FIG. 1 illustrates an example computer networking environment 100
suitable for use in explaining example embodiments disclosed
herein. The computer networking environment 100 includes a computer
network 101 such as a local area network (LAN) that interconnects
multiple end point devices 105(1), 105(2), 105(3), etc. End point
devices 105 may be wired or wirelessly connected desktop computers
or laptop computers, mobile devices including mobile telephones and
tablets, or like devices that provide some sort of user experience
to an end user as a result of receiving data over the network.
Network 101 is also connected to an edge router 110 that couples
network 101 to a wide area network (WAN) 115 such as the Internet
and that allows communication between the end point devices 105 and
other computers, servers and other devices worldwide. Such other
computers, servers, etc. (not shown) may be disposed, for example,
inside a data center 120 that may be a physical data center or a
virtual data center that functions, from the perspective of an end
point device 105, as a dedicated physical data center.

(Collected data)
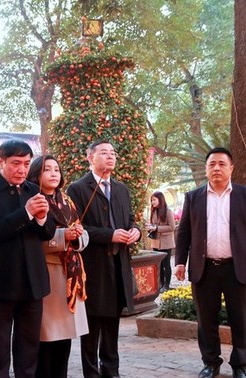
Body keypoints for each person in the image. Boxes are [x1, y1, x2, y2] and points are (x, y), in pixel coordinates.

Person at [0, 139, 56, 377]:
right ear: (1, 162)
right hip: (0, 282)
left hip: (33, 282)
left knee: (29, 349)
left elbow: (47, 233)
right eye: (16, 163)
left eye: (26, 164)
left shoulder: (33, 189)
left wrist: (41, 218)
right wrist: (26, 212)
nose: (22, 170)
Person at [66, 140, 140, 378]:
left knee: (112, 323)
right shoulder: (77, 189)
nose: (110, 157)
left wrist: (134, 231)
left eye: (113, 153)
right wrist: (110, 235)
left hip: (118, 265)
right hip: (93, 267)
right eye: (104, 153)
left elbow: (130, 220)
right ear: (90, 157)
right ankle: (91, 372)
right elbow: (76, 227)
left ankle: (112, 371)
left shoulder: (121, 189)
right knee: (92, 324)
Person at [175, 147, 246, 378]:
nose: (216, 168)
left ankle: (241, 364)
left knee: (242, 319)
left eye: (222, 164)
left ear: (231, 168)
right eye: (212, 164)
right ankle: (211, 363)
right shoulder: (193, 197)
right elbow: (184, 232)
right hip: (204, 269)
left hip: (238, 268)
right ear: (206, 169)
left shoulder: (244, 196)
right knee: (206, 321)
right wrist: (179, 262)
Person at [26, 155, 89, 378]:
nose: (54, 174)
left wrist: (80, 236)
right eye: (47, 170)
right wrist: (63, 236)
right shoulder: (34, 200)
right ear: (36, 174)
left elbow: (81, 229)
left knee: (65, 334)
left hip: (71, 273)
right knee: (47, 334)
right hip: (48, 272)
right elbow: (33, 240)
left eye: (57, 170)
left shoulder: (67, 200)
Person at [146, 191, 176, 293]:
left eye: (154, 199)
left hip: (166, 242)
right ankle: (160, 284)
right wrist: (150, 227)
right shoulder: (153, 212)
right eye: (151, 200)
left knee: (166, 264)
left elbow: (172, 227)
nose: (152, 202)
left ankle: (167, 284)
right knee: (158, 264)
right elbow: (153, 224)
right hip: (155, 242)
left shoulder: (168, 211)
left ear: (160, 199)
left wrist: (157, 228)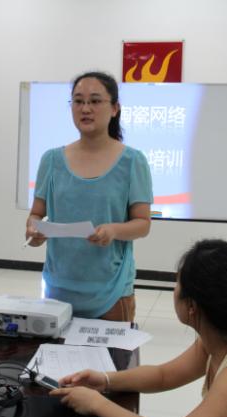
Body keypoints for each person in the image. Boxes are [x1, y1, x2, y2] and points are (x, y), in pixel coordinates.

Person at [51, 239, 227, 417]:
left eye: (177, 283)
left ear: (192, 306)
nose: (174, 290)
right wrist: (105, 380)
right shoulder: (222, 337)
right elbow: (163, 376)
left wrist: (97, 404)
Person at [25, 71, 153, 322]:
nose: (85, 109)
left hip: (111, 294)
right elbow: (36, 214)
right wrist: (33, 230)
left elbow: (143, 223)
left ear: (115, 108)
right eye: (78, 101)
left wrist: (113, 230)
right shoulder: (51, 160)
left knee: (111, 351)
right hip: (57, 289)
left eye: (95, 101)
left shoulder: (132, 161)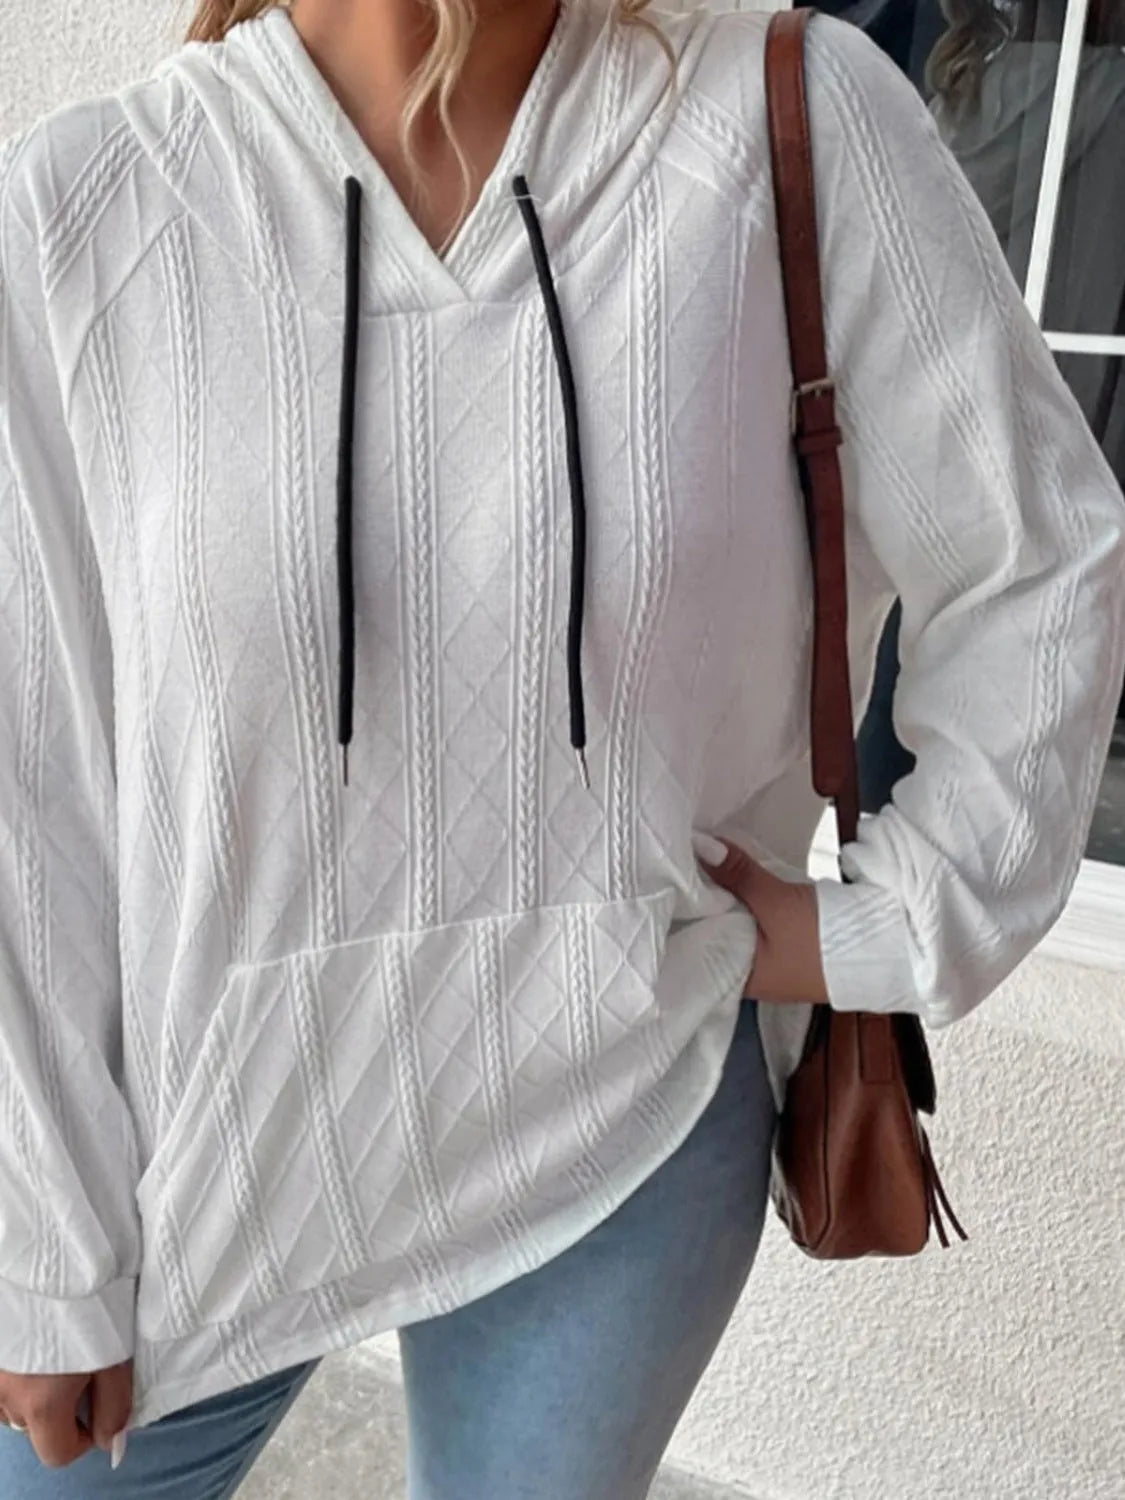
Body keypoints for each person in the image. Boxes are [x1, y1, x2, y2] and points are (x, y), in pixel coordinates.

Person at [1, 1, 1122, 1494]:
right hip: (204, 1146)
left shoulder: (785, 118)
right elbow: (31, 786)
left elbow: (1038, 556)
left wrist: (894, 922)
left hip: (620, 1113)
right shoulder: (87, 207)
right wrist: (41, 1241)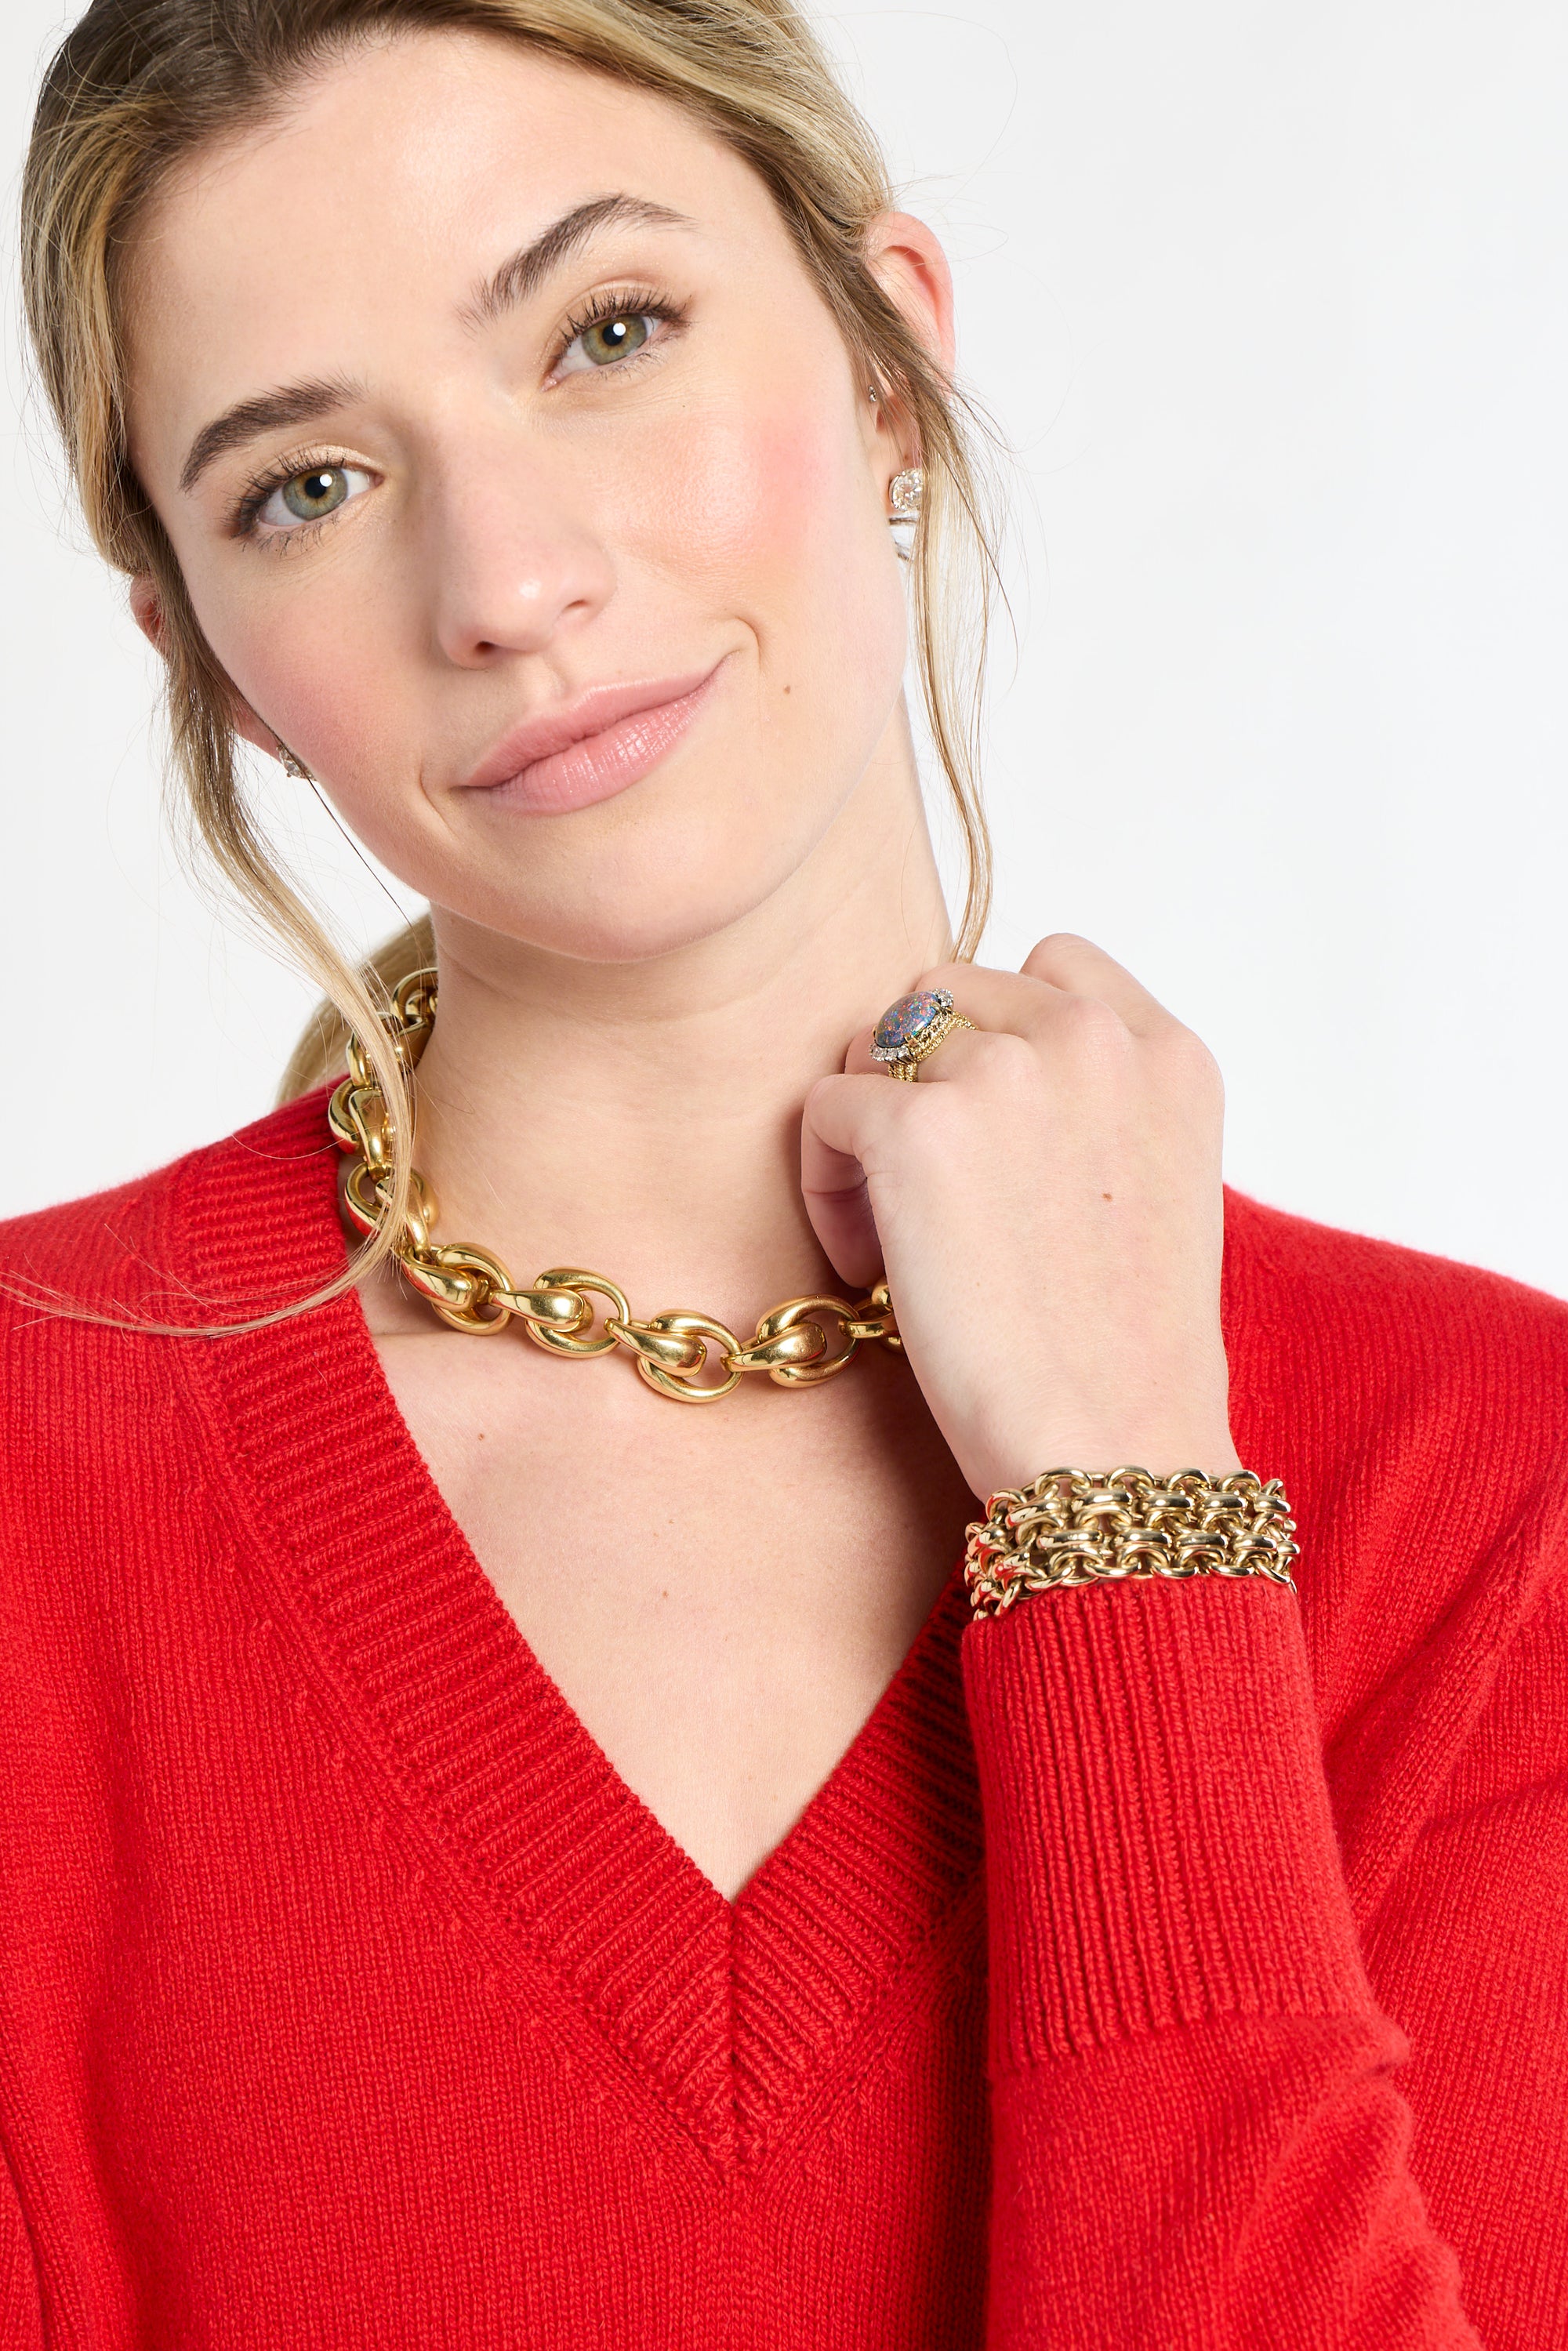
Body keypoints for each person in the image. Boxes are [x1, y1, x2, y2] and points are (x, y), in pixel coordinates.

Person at [5, 2, 1565, 2344]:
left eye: (607, 333)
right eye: (304, 485)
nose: (508, 581)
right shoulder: (39, 1480)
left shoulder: (1494, 1494)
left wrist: (1129, 1520)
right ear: (206, 657)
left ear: (887, 363)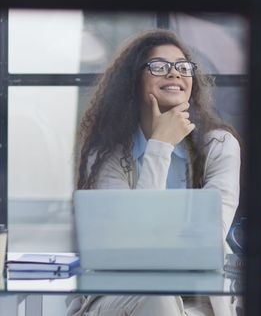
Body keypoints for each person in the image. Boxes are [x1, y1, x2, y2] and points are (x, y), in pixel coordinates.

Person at [67, 29, 241, 316]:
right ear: (133, 81)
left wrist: (151, 239)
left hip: (197, 300)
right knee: (157, 294)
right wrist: (160, 146)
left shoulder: (219, 145)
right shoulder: (106, 154)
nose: (174, 74)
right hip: (118, 295)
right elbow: (130, 246)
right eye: (159, 66)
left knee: (163, 299)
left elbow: (209, 237)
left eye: (183, 66)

EXERCISE DIRECTIONS -
According to the networking passage above, which device couples network 101 to the wide area network?

SOLUTION FOR THIS TASK -
An edge router 110 couples network 101 to the wide area network.